Pages

Sunday, April 15, 2012

Dereferencable InChIs: OpenMolecules RDF

About four and a half years ago, I started OpenMolecules RDF, a spin off from Chemical blogspace (Cb, which is still up and running thanks to Peter Maas!) where I started using InChIs in URIs. My interest came from the dereferencability, the ability to take an InChI and find information about the chemical structure representated by it. Because information about anything is scattered around the internet, and we need something decentralized. Moreover, at the time searching of InChIs with search engines like Google did not work well at all: InChIs were tokenized in inconvenient ways.

Originally, these URIs for InChIs were provided (and still are) by Cb, this July five years ago:

http://cb.openmolecules.net/rdf/?InChI=1/CH4/h1H4

for which soon after a separate domain was instantiated (thanx to Geoff!):

http://rdf.openmolecules.net/?InChI=1/CH4/h1H4

Mind you, OpenMolecules RDF is a decent citizen of the Linked Open Data network, though not much linked to. The ChEMBL-RDF data is, and love to hear if there are other link sets pointing there. On the outlinking side, it points to ChEBI (via Bio2RDF), DBPedia, ChemSpider (for 10k structures), the NMRShiftDB, and Cb itself. This post describes the adding of the link to DBPedia.

In the past few years, I have written up bits on OpenMolecules RDF. The main reference is our chapter in Beautiful Data [1], where I used the URIs for the solubility data. It was later also described in the Linking the Resource Description Framework to cheminformatics and proteochemometrics paper [2] and another book chapter [3].

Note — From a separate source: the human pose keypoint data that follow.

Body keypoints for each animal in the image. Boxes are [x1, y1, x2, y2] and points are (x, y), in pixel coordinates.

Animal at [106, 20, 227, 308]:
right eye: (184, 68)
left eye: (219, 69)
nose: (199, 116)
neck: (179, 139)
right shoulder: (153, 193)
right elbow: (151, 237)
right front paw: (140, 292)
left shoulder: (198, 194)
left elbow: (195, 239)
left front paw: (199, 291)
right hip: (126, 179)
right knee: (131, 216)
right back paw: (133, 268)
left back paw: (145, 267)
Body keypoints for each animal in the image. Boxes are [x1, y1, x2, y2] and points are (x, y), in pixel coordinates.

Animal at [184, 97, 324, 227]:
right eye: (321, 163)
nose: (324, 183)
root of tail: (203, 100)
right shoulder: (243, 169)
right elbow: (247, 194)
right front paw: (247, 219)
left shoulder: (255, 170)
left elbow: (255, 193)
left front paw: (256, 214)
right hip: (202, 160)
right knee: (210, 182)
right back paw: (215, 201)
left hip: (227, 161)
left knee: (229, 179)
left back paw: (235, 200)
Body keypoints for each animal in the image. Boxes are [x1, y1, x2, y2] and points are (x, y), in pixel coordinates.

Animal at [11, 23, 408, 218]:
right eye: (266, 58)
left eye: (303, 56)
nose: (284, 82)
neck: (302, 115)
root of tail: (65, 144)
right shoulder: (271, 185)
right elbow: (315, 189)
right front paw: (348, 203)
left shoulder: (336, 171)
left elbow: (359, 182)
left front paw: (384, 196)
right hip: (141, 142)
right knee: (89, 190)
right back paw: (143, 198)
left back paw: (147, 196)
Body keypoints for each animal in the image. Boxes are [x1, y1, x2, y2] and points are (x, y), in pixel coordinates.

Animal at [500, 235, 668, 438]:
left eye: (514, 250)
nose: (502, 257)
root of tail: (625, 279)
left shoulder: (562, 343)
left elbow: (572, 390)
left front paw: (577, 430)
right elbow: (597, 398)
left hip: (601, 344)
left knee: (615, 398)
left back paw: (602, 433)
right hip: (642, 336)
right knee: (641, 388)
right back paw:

This blog features a few more use cases, such as the ability to use these URIs to bookmark molecules or to annotate them with tags with Connotea (which resulted in a nice lunch with the Nature people at the time). The link to Connotea is disabled at the moment, though.

At this moment the system still holds, though there is problem in that browsers can put practical limits on URIs length, which limits the maximum size of the InChI. Virtuoso does this too.
  1. Bradley, J. C.; Guha, R.; Lang, A.; Lindenbaum, P.; Neylon, C.; Williams, A.; Willighagen, E. L. Beautifying Data in the Real World. In Beautiful Data; Segaran, T.; Hammerbacher, J., Eds.; O'Reilly Media, Inc.: Sebastopol, US, 2009; Chapter 16.
  2. Willighagen, E.; Alvarsson, J.; Andersson, A.; Eklund, M.; Lampa, S.; Lapins, M.; Spjuth, O.; Wikberg, J. Journal of Biomedical Semantics 2011, 2, S6+.
  3. Guha, R.; Spjuth, O.; Willighagen, E. Collaborative Cheminformatics Applications. In Collaborative Computational Technologies for Biomedical Research; John Wiley & Sons, Inc.: 2011; Chapter 24, pages 399-422.